For anyone with any culturing in DC Comics lore/history, it was fun to note that this episode’s title was “Birds of Prey,” but alas after watching it and realizing the title was a misnomer to draw in ratings I’m sure it let a few nerds down. For anyone with no idea what the reference is in the title, it impacted their viewing none. In fact, it didn’t affect my viewing in the slightest… but I do wish they would’ve left that title open for a more fitting episode. Now, let me explain. The Birds of Prey are a team of vigilantes within the DC universe whose notable members were/are Black Canary, the Huntress, and Oracle. There were two such members in this episode, but I’d hardly refer to them as a “team.” As for Oracle (aka Batgirl) the daughter of Gotham’s Detective Gordon, I doubt they’ll introduce her because of her ties with the Batman name (although yes, we were subtly introduced to Harley Quinn last week). Spoilers below.

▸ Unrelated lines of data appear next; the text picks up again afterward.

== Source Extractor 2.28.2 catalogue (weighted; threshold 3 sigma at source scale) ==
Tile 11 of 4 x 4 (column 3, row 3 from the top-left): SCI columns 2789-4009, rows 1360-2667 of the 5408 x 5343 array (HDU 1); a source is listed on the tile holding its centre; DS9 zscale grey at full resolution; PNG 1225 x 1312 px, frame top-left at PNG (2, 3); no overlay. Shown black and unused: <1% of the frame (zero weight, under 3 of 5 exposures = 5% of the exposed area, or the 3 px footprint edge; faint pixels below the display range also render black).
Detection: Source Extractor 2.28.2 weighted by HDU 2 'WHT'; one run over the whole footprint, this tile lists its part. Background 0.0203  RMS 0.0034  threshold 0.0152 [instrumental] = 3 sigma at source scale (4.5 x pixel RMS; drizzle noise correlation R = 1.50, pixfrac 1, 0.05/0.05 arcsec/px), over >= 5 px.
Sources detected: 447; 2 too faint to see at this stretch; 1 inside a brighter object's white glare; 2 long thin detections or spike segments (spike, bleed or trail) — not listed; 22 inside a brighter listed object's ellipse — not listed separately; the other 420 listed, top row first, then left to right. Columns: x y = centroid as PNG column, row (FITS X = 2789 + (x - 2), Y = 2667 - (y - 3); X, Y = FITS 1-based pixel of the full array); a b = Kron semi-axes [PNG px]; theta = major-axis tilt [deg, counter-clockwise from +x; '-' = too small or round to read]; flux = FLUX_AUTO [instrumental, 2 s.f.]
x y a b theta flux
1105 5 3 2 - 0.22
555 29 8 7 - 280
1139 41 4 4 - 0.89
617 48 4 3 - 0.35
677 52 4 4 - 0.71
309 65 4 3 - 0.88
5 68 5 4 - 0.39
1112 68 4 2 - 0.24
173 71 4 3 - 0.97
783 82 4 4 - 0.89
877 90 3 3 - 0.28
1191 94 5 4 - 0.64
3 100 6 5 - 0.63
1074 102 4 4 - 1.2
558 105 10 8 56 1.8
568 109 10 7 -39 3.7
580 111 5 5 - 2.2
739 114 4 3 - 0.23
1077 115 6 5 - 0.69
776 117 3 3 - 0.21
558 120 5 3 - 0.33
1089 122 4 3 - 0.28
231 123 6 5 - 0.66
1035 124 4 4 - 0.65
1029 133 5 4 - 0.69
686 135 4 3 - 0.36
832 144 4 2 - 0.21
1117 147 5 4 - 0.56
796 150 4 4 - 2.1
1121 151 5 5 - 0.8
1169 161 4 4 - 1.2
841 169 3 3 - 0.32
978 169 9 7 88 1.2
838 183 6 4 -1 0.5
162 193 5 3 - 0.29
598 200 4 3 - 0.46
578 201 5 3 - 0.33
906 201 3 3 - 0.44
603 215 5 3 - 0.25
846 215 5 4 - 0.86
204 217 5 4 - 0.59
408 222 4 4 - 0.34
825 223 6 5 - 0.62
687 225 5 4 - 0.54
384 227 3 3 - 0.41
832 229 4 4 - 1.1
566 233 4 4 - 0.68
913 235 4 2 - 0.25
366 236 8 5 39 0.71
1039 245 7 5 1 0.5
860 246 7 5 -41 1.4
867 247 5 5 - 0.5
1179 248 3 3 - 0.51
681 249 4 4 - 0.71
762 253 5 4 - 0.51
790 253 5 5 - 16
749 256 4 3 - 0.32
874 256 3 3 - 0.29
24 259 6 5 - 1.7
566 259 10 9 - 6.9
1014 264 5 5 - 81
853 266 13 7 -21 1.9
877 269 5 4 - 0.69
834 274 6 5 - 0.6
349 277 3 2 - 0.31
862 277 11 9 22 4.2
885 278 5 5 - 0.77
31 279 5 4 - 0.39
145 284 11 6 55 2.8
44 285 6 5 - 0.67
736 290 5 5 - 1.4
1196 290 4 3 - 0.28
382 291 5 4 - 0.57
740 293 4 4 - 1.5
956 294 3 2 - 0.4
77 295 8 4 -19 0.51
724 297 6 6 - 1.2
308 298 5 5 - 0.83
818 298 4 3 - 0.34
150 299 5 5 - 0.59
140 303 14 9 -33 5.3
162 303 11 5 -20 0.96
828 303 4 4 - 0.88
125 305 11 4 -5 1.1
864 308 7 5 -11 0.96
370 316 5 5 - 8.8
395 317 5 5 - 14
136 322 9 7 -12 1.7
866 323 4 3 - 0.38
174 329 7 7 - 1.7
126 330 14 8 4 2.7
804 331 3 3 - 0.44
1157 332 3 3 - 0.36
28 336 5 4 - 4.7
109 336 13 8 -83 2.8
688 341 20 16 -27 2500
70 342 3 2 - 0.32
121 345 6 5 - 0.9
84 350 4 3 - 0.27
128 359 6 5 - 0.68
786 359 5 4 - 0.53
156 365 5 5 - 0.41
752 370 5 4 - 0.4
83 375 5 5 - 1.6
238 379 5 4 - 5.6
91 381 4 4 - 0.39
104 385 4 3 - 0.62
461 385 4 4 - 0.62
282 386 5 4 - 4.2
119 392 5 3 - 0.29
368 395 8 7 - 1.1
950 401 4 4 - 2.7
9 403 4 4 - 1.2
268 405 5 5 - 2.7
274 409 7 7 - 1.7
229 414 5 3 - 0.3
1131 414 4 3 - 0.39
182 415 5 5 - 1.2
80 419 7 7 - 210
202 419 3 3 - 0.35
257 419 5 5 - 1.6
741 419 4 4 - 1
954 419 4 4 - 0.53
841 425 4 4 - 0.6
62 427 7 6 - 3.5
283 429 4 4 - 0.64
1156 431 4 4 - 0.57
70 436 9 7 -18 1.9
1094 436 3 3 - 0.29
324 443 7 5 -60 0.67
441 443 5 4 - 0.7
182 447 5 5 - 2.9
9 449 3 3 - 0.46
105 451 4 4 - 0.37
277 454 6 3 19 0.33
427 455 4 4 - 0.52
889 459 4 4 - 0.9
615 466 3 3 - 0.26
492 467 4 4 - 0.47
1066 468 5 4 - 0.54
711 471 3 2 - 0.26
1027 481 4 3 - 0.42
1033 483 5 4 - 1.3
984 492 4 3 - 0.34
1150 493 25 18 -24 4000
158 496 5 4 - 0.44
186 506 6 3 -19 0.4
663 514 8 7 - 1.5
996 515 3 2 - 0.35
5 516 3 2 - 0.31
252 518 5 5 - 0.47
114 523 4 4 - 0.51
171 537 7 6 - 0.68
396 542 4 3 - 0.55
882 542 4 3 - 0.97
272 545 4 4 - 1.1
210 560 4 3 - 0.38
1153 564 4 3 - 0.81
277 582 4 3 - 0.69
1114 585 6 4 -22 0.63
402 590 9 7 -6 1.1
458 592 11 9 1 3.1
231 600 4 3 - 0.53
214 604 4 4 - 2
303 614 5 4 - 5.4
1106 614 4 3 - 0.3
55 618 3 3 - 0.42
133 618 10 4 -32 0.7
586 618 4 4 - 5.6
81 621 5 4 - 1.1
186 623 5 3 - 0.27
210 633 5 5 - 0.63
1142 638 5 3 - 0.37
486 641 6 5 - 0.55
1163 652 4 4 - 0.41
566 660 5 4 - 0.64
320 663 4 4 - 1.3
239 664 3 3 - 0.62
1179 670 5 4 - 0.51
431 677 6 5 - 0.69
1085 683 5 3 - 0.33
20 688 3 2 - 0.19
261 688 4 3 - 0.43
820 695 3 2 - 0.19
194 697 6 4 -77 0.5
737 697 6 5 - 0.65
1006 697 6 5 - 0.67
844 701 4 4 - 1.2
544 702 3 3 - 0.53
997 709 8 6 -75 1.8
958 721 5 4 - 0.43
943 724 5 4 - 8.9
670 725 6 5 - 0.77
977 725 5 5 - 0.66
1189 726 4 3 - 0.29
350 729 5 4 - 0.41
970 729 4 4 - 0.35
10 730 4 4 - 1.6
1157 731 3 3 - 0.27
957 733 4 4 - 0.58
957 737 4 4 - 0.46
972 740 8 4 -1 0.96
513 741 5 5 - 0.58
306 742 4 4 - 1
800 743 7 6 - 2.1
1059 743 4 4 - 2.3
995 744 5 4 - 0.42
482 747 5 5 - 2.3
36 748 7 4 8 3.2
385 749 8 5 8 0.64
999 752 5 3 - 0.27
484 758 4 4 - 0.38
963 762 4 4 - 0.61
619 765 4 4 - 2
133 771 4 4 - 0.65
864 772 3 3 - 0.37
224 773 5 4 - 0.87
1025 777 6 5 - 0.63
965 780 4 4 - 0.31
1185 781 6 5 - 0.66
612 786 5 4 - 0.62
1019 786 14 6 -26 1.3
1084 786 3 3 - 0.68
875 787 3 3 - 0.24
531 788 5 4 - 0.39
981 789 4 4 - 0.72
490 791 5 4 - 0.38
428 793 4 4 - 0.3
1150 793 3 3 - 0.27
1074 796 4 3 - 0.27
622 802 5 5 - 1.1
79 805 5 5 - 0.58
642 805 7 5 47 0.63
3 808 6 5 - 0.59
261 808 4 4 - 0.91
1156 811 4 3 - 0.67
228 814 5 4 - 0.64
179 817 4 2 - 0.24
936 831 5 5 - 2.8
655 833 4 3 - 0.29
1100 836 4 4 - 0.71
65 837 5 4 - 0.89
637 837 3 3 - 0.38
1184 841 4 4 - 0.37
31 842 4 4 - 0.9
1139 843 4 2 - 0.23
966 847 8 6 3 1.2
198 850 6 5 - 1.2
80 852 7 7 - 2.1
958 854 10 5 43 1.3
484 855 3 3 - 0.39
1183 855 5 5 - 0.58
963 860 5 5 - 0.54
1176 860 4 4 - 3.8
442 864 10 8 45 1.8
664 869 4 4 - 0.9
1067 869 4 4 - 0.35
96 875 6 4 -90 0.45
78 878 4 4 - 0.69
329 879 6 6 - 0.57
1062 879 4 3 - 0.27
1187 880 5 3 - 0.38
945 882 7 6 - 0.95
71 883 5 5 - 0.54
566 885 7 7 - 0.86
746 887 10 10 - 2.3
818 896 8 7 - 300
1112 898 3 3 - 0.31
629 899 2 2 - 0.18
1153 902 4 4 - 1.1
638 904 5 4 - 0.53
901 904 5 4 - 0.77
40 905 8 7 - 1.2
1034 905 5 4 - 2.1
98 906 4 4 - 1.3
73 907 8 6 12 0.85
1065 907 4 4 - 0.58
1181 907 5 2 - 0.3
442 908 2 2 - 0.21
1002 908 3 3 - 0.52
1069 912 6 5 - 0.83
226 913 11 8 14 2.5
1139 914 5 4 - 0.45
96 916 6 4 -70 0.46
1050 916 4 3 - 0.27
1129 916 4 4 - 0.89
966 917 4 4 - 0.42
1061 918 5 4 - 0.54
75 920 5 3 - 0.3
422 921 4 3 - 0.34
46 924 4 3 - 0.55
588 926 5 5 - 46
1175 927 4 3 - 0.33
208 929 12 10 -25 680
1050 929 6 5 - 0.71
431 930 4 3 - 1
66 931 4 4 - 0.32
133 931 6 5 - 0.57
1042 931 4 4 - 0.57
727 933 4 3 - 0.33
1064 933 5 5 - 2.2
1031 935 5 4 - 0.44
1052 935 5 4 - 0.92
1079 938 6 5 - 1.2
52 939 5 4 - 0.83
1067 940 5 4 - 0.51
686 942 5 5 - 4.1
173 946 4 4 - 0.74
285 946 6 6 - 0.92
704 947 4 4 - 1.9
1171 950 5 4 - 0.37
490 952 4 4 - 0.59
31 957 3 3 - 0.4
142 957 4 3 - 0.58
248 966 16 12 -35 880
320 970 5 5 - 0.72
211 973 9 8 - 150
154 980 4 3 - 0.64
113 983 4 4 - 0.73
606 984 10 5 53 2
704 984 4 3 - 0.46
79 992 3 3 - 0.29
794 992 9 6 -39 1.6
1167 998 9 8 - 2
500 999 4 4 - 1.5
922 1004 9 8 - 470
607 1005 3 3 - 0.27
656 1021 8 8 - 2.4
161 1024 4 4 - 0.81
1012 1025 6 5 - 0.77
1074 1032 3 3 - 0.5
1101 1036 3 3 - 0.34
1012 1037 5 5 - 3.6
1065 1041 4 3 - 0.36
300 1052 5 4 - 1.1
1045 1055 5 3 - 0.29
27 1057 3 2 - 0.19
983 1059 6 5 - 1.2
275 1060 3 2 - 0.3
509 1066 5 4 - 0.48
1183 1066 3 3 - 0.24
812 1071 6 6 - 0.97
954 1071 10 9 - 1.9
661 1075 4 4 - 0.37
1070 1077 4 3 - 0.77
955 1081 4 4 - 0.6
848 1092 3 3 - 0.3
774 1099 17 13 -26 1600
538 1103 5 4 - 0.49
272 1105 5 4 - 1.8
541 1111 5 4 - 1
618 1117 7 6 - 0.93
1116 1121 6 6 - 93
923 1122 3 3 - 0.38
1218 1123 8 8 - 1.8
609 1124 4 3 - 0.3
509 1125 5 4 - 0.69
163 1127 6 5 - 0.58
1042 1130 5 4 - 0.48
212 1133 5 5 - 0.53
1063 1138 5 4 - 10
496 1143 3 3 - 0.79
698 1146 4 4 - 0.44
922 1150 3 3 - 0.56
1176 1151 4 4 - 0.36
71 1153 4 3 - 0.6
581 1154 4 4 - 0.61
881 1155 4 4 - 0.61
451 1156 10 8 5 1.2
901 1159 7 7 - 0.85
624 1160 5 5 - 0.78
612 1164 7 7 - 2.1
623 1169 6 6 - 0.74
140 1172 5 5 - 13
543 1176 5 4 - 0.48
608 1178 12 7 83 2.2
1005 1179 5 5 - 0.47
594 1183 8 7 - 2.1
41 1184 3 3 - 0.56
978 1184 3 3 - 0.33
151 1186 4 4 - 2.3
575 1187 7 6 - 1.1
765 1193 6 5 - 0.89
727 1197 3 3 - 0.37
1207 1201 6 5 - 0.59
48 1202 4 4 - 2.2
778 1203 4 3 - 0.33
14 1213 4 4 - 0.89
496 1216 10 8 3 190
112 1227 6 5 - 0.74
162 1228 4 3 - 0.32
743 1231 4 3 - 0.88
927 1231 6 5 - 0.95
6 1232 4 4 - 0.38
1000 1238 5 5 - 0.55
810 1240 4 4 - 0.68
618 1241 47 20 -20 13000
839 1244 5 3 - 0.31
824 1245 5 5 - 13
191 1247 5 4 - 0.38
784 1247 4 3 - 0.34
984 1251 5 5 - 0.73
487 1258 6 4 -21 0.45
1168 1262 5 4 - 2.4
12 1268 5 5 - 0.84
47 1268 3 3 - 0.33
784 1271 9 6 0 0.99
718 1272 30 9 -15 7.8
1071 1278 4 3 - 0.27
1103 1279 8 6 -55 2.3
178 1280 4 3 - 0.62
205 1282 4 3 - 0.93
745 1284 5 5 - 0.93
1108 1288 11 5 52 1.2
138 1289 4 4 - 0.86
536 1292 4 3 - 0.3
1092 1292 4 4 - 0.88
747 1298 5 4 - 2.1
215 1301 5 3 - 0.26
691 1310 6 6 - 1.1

Helena is back in Starling, and she’s on a mission to finish off her dad once and for all. No surprise there. My only issue with her returning is that she’s such a 1-dimensional character! But it seems like this excursion with her was pivotal in her changing course of life, so hopefully during return appearances she’ll be less vengeful and more of a character you want on your screens. Laurel takes the lead role throughout the first act, coming back from a bad alcohol/pill addiction to begin work as a lawyer. She’s tasked with being Bertinelli’s lawyer in the case, but this turns out to be a public sham to bring down Helena in a trap. What was the point of bringing Laurel back into work for a sham though? Plot hole, or ulterior motives? Plot hole.
In their search for Helena, who’s now frequently being referred to as “The Huntress,” (YAY) Roy gets a bullet through his hand and he attempts to kill the man, until Ollie stops him. The bullet wound heals quickly due to the mirakuru. Back at the base Roy makes a passing joke that they need to stop calling him “Speedy,” which is his masked name in the comics (DOUBLE YAY). Oliver isn’t amused and requests that if he loves Thea he end it with her. Later we find he cheats on her with the intention of her walking in on it – a breakup too harshly done in my opinion. In other news Officer Lance still doesn’t realize Oliver is the Arrow after he catches him in a suspicious phone all right next to him, and Laurel can’t recognize Sarah in a mask that covers nothing but her eyes while talking to her for some minutes about her sister. The dark side is clouding their judgement.
After we find the trial to be a sham, The Huntress takes hostages, threatening to kill one each hour until her father is returned to her. Laurel is among them. We get two really decent cat-fights in this episode, both obviously involving Black Canary and The Huntress. Both choreographed beautifully and one involving a very cool piece of tech by Black Canary. Eventually Helena’s father is shot to death by a wayward bullet instead of by her own hand, and that kills her inside even more so.
The episode paralleled the events on the island again. I can’t stress how old that’s getting. We get it – the events paralleled the island’s so that it would make sense Oliver and friends to be capable of overcoming the same situations on land. The idea is over and done with. Personally I find the island scenes boring, and they take away from the leveling hype of the present. By the end of the episode however, we’re left with a VERY tantalizing teaser for next week as Thea gets kidnapped.
Overall, however, Birds of Prey was undoubtedly a good episode, and perhaps my favorite of the episodes featuring The Huntress – I just really dislike how they’ve developed her character. But now that her objective to take revenge on her father is null and void, I expect greater things from her. In my notes for the episode I wrote down a quote that was repeated a few times with the subtext that it was the worst line ever. It is “once you let the darkness inside it never comes out.” Looking back on writing it, I can’t say why I thought it was the worst line ever (had a drink), but it is more than a little profoundly corny. Come on guys, get better script editors!